List each line of the material below that contains the string "qUnion".

Start MATERIAL TO PROCESS

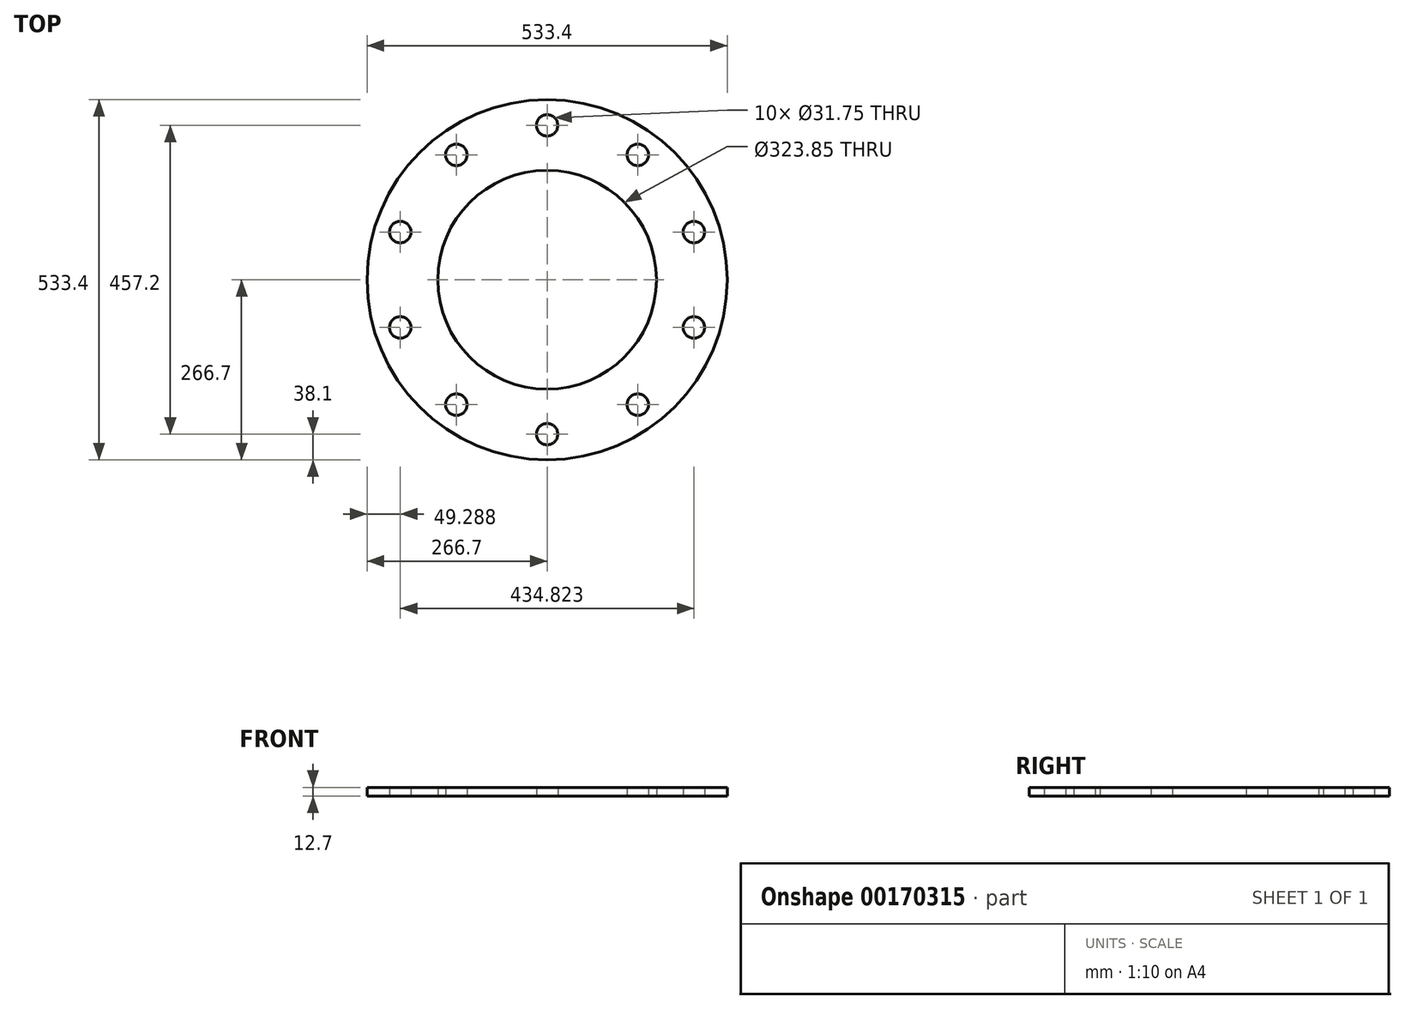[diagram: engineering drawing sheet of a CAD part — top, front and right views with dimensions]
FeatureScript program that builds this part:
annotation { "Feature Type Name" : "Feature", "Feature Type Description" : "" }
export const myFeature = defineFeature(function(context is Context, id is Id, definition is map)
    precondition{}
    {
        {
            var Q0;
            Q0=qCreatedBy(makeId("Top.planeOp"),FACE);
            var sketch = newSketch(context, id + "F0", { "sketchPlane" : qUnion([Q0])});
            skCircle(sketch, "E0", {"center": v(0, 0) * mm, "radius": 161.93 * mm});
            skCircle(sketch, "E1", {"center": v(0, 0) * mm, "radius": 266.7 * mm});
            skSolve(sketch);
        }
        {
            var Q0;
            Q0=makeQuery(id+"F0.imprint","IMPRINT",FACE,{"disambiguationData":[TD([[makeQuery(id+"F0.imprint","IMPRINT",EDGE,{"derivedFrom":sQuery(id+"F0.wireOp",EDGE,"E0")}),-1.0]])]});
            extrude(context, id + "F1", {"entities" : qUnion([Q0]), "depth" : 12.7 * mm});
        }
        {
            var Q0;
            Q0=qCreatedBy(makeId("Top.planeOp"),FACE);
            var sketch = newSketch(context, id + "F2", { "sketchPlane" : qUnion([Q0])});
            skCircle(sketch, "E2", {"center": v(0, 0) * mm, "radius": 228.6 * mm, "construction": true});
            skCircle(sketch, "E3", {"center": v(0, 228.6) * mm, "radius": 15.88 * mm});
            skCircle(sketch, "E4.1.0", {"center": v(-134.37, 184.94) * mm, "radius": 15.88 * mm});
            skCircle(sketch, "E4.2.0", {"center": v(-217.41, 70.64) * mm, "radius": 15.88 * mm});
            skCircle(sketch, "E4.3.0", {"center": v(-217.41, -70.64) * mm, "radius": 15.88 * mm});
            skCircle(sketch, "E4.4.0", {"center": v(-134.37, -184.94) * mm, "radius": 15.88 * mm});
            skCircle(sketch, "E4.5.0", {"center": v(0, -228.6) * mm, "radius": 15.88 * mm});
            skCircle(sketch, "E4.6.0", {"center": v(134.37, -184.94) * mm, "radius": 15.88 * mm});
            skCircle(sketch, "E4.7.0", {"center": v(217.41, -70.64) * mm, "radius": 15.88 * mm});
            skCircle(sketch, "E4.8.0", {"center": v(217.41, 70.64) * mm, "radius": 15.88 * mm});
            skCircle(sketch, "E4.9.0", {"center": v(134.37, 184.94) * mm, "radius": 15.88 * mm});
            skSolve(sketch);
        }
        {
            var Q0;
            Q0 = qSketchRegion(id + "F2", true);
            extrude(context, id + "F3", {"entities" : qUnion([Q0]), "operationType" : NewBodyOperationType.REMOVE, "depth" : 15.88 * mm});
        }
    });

End MATERIAL TO PROCESS
Start MATERIAL TO PROCESS

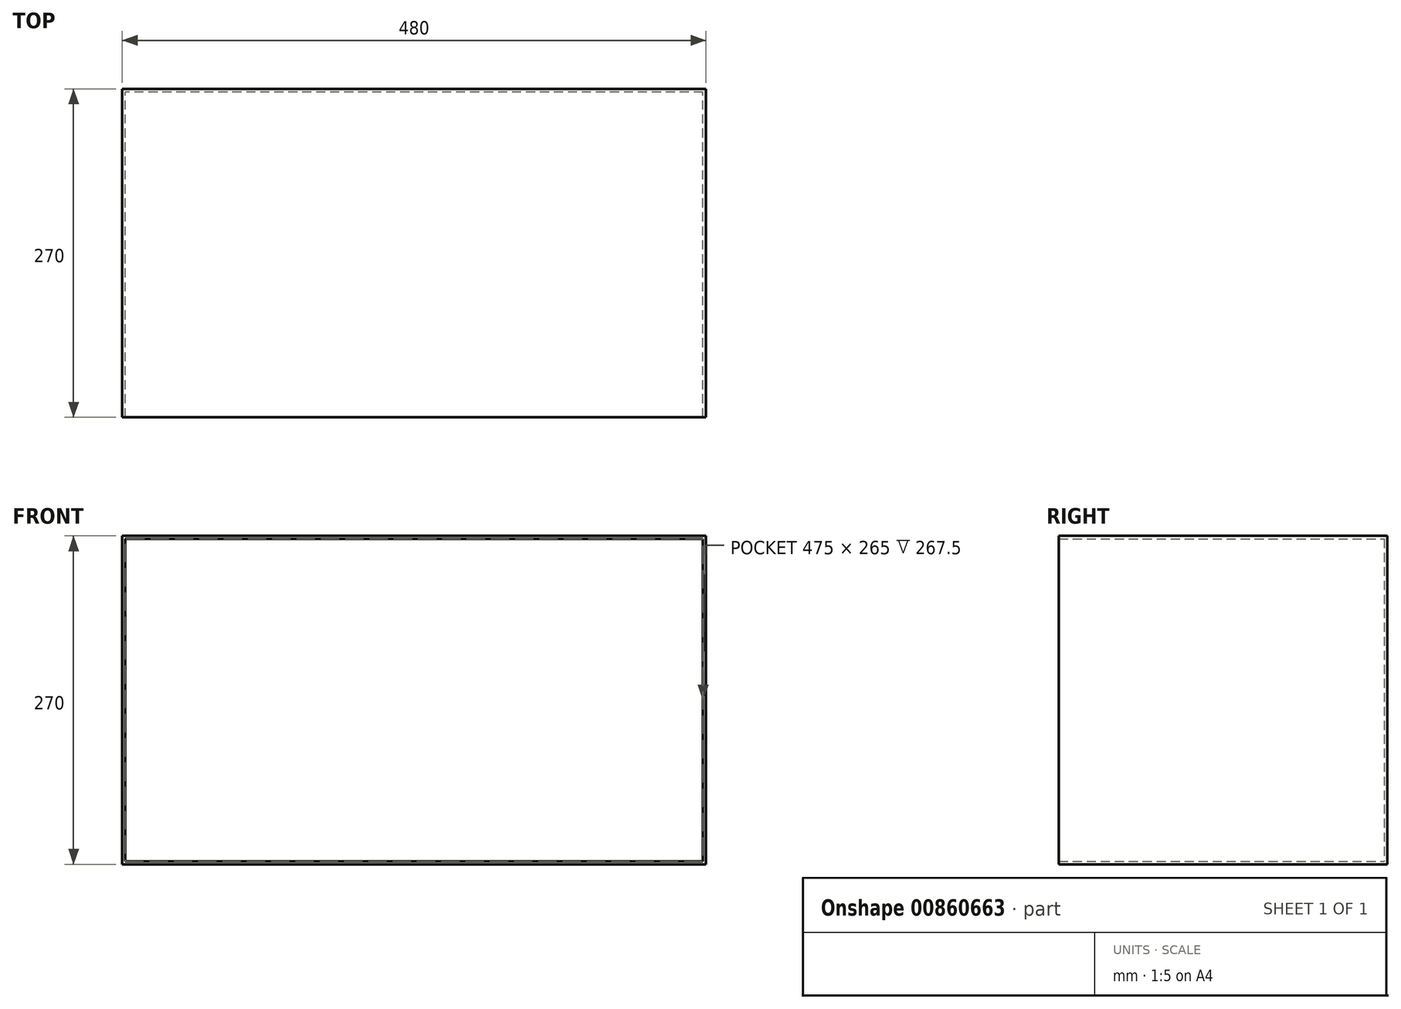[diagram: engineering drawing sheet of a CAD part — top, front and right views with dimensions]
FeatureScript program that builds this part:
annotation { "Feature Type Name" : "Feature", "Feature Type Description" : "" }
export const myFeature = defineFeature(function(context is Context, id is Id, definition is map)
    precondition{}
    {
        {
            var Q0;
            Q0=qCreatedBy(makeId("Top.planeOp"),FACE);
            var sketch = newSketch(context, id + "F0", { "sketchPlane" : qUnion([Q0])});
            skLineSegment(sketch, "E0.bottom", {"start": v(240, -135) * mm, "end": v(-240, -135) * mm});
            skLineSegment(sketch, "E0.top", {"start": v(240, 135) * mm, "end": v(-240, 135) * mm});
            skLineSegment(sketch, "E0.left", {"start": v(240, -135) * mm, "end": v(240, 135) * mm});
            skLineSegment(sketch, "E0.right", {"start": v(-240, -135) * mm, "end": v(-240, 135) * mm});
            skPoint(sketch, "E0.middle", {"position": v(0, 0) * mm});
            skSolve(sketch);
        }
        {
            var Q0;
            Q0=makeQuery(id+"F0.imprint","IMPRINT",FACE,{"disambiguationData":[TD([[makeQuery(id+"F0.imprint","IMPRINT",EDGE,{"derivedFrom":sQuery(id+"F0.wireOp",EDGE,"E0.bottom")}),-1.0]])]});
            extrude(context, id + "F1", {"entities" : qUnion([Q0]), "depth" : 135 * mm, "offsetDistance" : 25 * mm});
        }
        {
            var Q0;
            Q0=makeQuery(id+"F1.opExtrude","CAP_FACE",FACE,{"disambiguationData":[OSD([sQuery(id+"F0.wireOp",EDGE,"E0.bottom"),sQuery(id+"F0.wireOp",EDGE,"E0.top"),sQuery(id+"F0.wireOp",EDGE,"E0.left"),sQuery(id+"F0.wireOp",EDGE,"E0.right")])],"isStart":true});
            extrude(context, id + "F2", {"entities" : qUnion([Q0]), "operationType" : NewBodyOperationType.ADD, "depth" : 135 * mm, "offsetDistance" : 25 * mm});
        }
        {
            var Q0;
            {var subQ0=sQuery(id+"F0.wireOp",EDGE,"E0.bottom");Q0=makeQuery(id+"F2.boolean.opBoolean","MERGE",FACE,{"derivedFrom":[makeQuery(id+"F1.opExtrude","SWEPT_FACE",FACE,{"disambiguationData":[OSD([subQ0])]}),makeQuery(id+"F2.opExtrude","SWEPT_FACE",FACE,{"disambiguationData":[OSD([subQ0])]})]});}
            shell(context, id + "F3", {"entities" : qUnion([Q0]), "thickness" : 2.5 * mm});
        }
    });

End MATERIAL TO PROCESS

RESULT OF THIS EXERCISE:
            var sketch = newSketch(context, id + "F0", { "sketchPlane" : qUnion([Q0])});
            extrude(context, id + "F1", {"entities" : qUnion([Q0]), "depth" : 12.7 * mm});
            var sketch = newSketch(context, id + "F2", { "sketchPlane" : qUnion([Q0])});
            extrude(context, id + "F3", {"entities" : qUnion([Q0]), "operationType" : NewBodyOperationType.REMOVE, "depth" : 15.88 * mm});
            var sketch = newSketch(context, id + "F0", { "sketchPlane" : qUnion([Q0])});
            extrude(context, id + "F1", {"entities" : qUnion([Q0]), "depth" : 135 * mm, "offsetDistance" : 25 * mm});
            extrude(context, id + "F2", {"entities" : qUnion([Q0]), "operationType" : NewBodyOperationType.ADD, "depth" : 135 * mm, "offsetDistance" : 25 * mm});
            shell(context, id + "F3", {"entities" : qUnion([Q0]), "thickness" : 2.5 * mm});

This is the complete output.